Стах как-то ездил в то самое общежитие в Купчино, за обещанным конспектом по общей химии. Покинутый богом край земли (конец Петроградской ветки метро, да на трамвае ещё минут двадцать) простирался между безотрадным ноябрьским небом и ноябрьским асфальтом. Серые девятиэтажки уходили в жуткую перспективу, на ветру гнулись прутики саженцев, всюду горбились оставшиеся от стройки кучи грунта, растекаясь у основания чавкающими лужами. Депрессивные улицы носили имена городов-побратимов из соцстран, и потерянные души, вроде Стаха, блуждали, как в Дантовом аду, в бесконечных просеках этого сумрачного леса в поисках какого-нибудь дома на Бухарестской, – когда на самом деле им нужна была Будапештская или вовсе даже Белградская. Особенно пугал Загребский бульвар. Так и представлялось: вот загребут тебя, и пиши пропало. Выжить там живому человеку без поллитры не представлялось возможным.

Он вернулся с ощущением, что побывал на другой планете. А у него с тех пор, как появился в Питере, и без того было стойкое ощущение, что он заслан на другую, необъяснимую и безлюдную, без Дылды, планету, откуда пока нет рейсов домой.

* * *

Он скучал по своей Мещёре…

Ему из ночи в ночь снились каскады пушистой таволги на всхолмьях – неохватный сиреневый букет, бескрайнее облако голубизны, пыльное солнце июля… Снились стайки прозрачных берёз на краю поля, бабочка, сражающаяся с ветром в попытке сесть на цветок, шёлковый блеск песка на речке с судорожным названием Сурдога – где однажды свело ему ногу. Снилась золотая закатная гладь на Кщаре, зачарованном озере в сосновом бору. Он скучал даже по озёрам болотным, чёрным; да и по самим болотам, с их подвижной гибельной почвой…

Часто вспоминалось ночное на берегу пруда: рдеющая на закате мелкая волна, блеск острой и тонкой луны и голос из детства: далёкий гудок проносящегося локомотива – прекрасный, чистый и одинокий…

И, обгоняя друг друга, в брызгах неслась по краю воды пятёрка лошадей, с призрачной белой Майкой впереди… Она мчалась – красавица! – посылая вперёд ноги и вытянутое тело с округлым крупом, чуть поворачивая вбок небольшую изящную голову на царственной шее, а Цагар, смутно маяча в зеленоватых лунных тенях, что-то неразборчиво и предостерегающе кричал по-цыгански.

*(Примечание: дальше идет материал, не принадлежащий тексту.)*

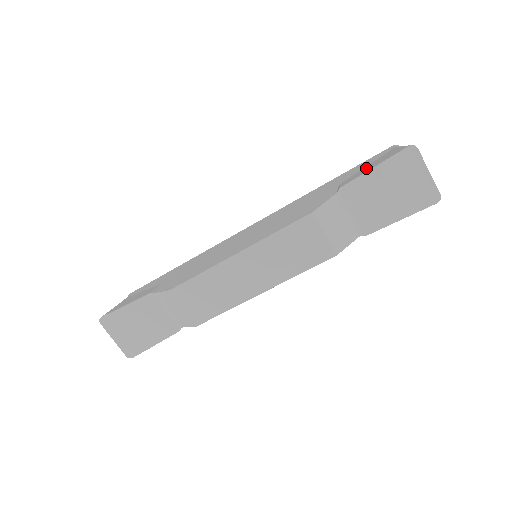
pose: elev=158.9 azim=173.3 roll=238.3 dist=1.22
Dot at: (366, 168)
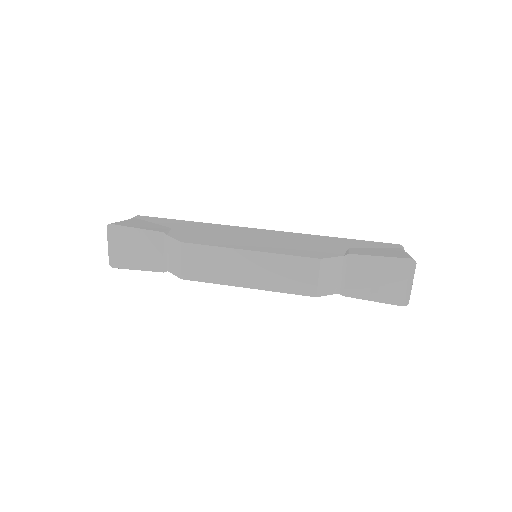
Dot at: (374, 251)
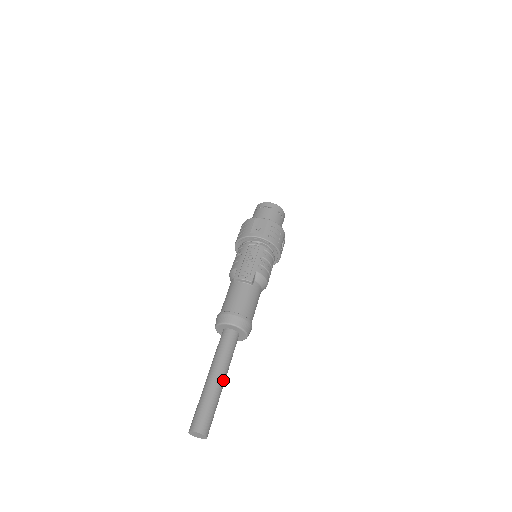
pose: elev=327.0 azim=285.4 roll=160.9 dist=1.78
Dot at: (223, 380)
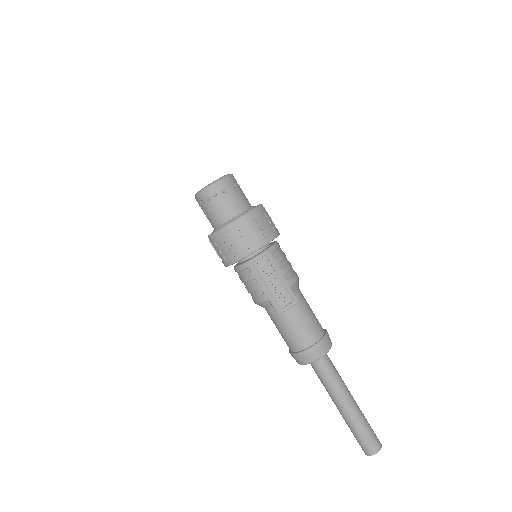
Dot at: (352, 398)
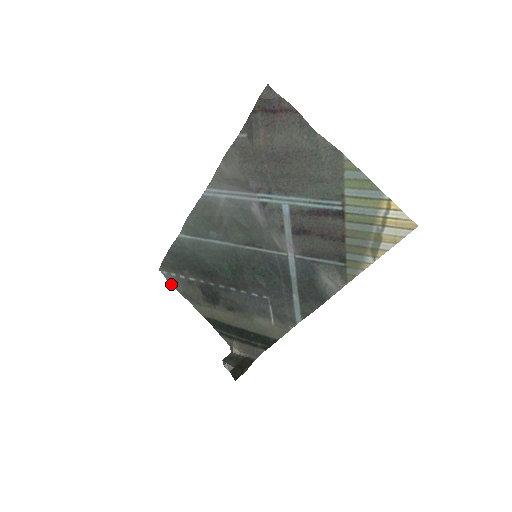
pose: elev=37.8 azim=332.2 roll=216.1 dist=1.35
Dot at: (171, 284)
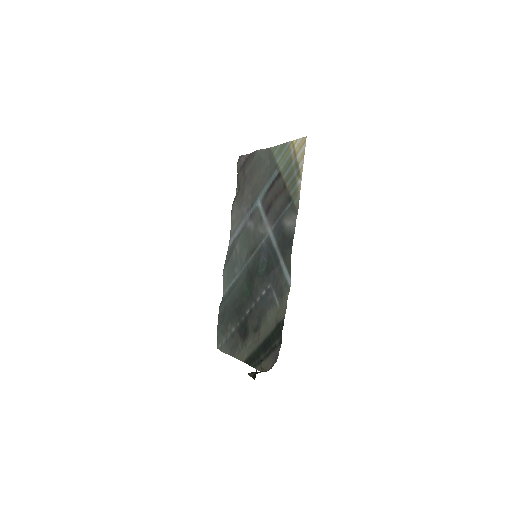
Dot at: (223, 351)
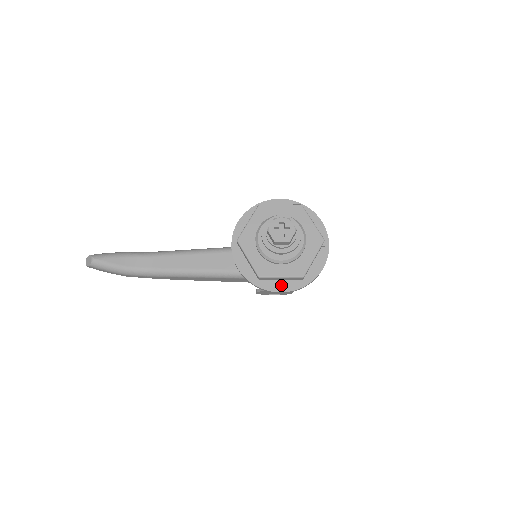
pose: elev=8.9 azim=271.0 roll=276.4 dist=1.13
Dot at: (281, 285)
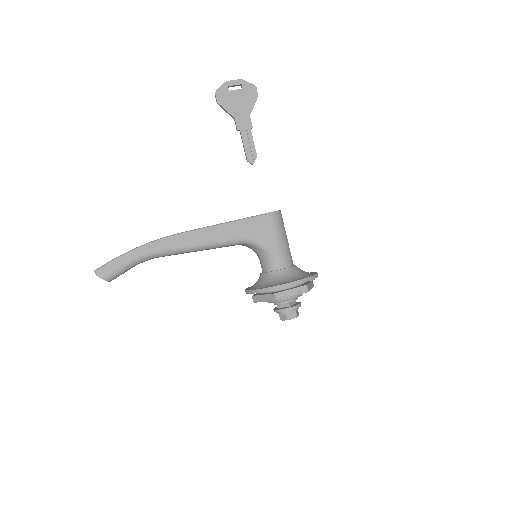
Dot at: occluded
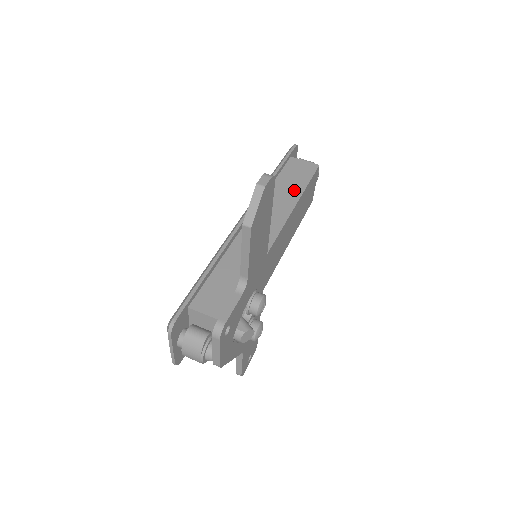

Питера он пока не освоил, не почувствовал. Город, с его гранитной мрачноватой спесью, казался отстранённым и – в сердцевине своей – недоступным… – хотя, конечно же, прекрасным, кто бы возражал. Возможно, оторванность от дома, от мамы, потерянность и робость в краю воробьиных ночей, каменных хищников и бронзовых государей и полководцев – робость, усиленная тягучей тоской по Дылде, мешали ему всем сердцем ринуться в новую ошеломительную жизнь. Казалось, у него физически ноют какие-то внутренние жилы, которые, будто вожжи, держат его в постоянном любовном натяжении-тревоге, – так же, как те настоящие вожжи, которыми мать Дылды привязывала к столбу маленького сынишку, Богдана.

В назойливых шумах этого города: гудках машин, звонках стекающих с мостов трамваев, в тяжёлом плеске невского хода, в отрывистом гомоне толпы; в гуле и грохоте устрашающе глубокого метро (он и самому себе не признавался в этой фобии, но при малейшей возможности уклонялся от схождения в Аид, столь обыденного для коренных ленинградцев) … – в шумах этого города ему не хватало любимых голосов. А в плотном воздухе стылых сумерек не хватало рыжего цвета, огненного всполоха волос под солнцем. И мучительно – порой это напоминало удушье! – не хватало родного запаха любимого существа.